Today’s Solutions: April 23, 2024

A nunnery in northern India offers a full slate of classes, leading for the first time to the highest academic degree for Buddhist scholars.

Diana Reynolds Roome | May 2007 issue
In the spacious courtyard, the voices of nuns are raised in rapid-fire argument in their native Tibetan language, a sound regularly punctuated by bursts of laughter, clapping and foot-stomping. The noise reverberates off the white-and-maroon walls of the nunnery’s gompa (“temple”).
Here in Dharamsala, in the far north of India, 220 Tibetan nuns are engaging in the highly demanding art of Buddhist theological debate for the first time in history. No mere intellectual exercise, the practise requires intellectual rigour, mental flexibility, confidence—and plenty of clapping and stomping to emphasize the more obscure points of Buddhist philosophy—hardly behaviour traditionally sanctioned for Tibetan religious women. But everything here is new—including the nunnery itself, consecrated by the Dalai Lama a little more than a year ago.

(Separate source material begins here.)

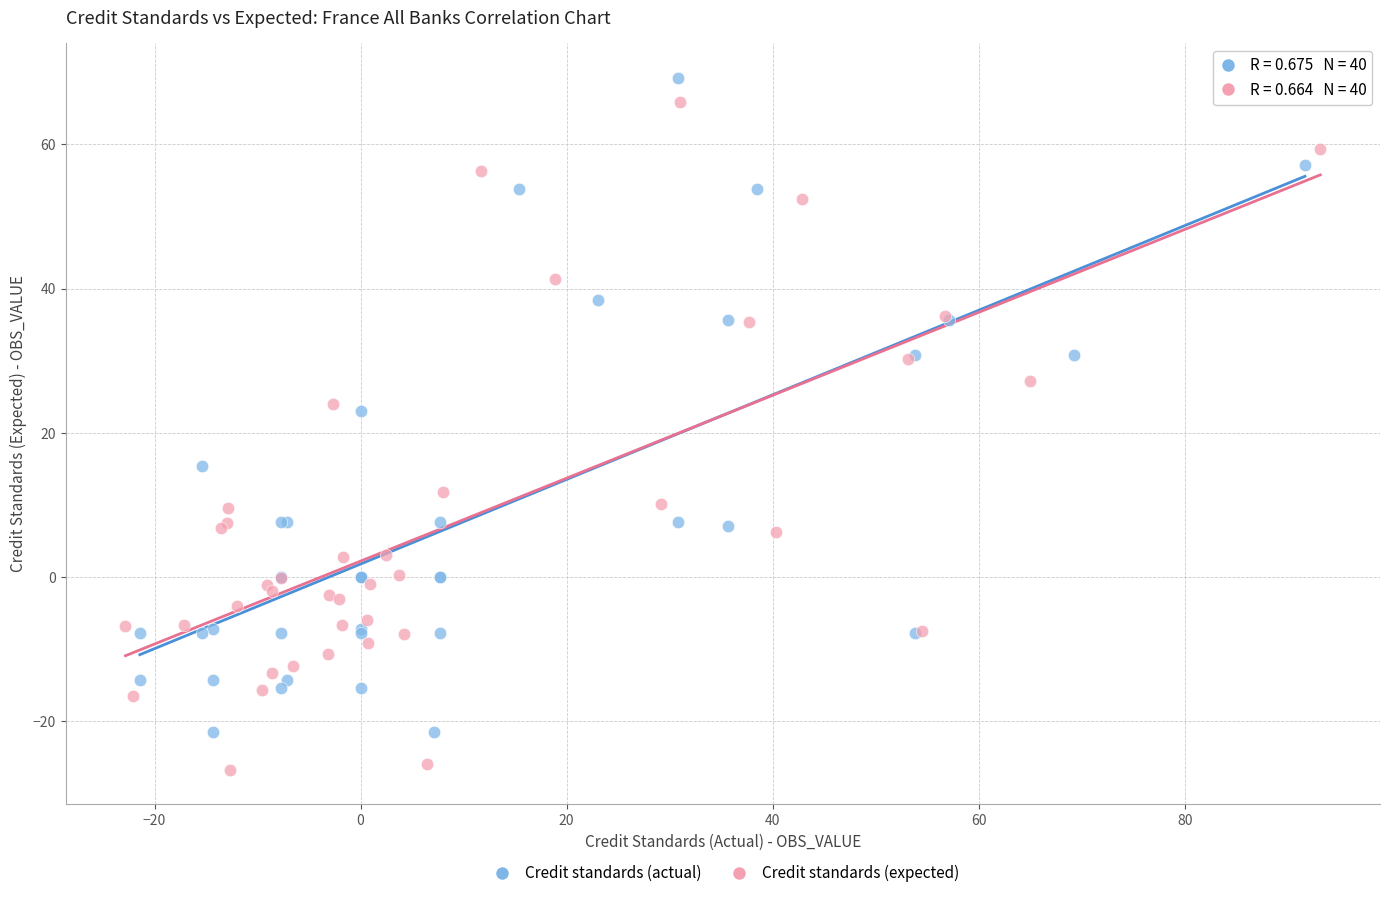

Which series reaches the minimum Y coordinate?

Credit standards (expected)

Many who have found refuge here fled Tibet under difficult circumstances. Some watched as their nunneries were destroyed; others were imprisoned and tortured for peacefully demonstrating against the Communist regime in Tibet, for refusing to denounce the Dalai Lama or even for owning pictures of him. The treacherous journey through Himalayan passes and past Chinese border guards also took its toll. Last fall, as a group of ­Tibetans tried to walk over a high pass toward the Nepalese border, Kelsang Namtso, a 17-year-old nun, was fatally shot by the guards and left to die, while others were arrested. According to some reports, Kelsang had been on her way to Dolma Ling.
Tibetan nuns’ training has traditionally been far less rigorous than that of monks, who maintain libraries, study philosophy and engage in debate according to their monastery’s lineage or tradition. By contrast, ­women’s religious lives have been dominated by prayer, ritual and memorization. This new opportunity for education is a beacon for many Tibetan ani (“nuns”), 90 percent of whom are illiterate when they arrive at Dolma Ling.
But the nunnery offers a full slate of classes, leading for the first time to the highest academic degree for Buddhist scholars, the Geshe, for those who wish to pursue it. And with the Dalai Lama’s support, an effort is underway to remove the obstacles that have prevented women from gaining full ordination as nuns.
This remarkable development is due, in large part, to the international staff and volunteers of the Tibetan Nuns Project, who have devoted almost two decades of fundraising, planning and organizing to get to this point. By getting an education, as well as learning practical skills involving crafts and computers, hundreds of nuns at Dolma Ling, Geden Choeling, Shugsep and Tilokpur—sister nunneries in the Dharamsala region—are working hard toward greater independence. The nuns at Dolma Ling even helped build their campus, hauling sand and stones to save labour costs.
As painful as it is, exile is beginning to bring the Tibetan ani advantages they might never have had in their own land.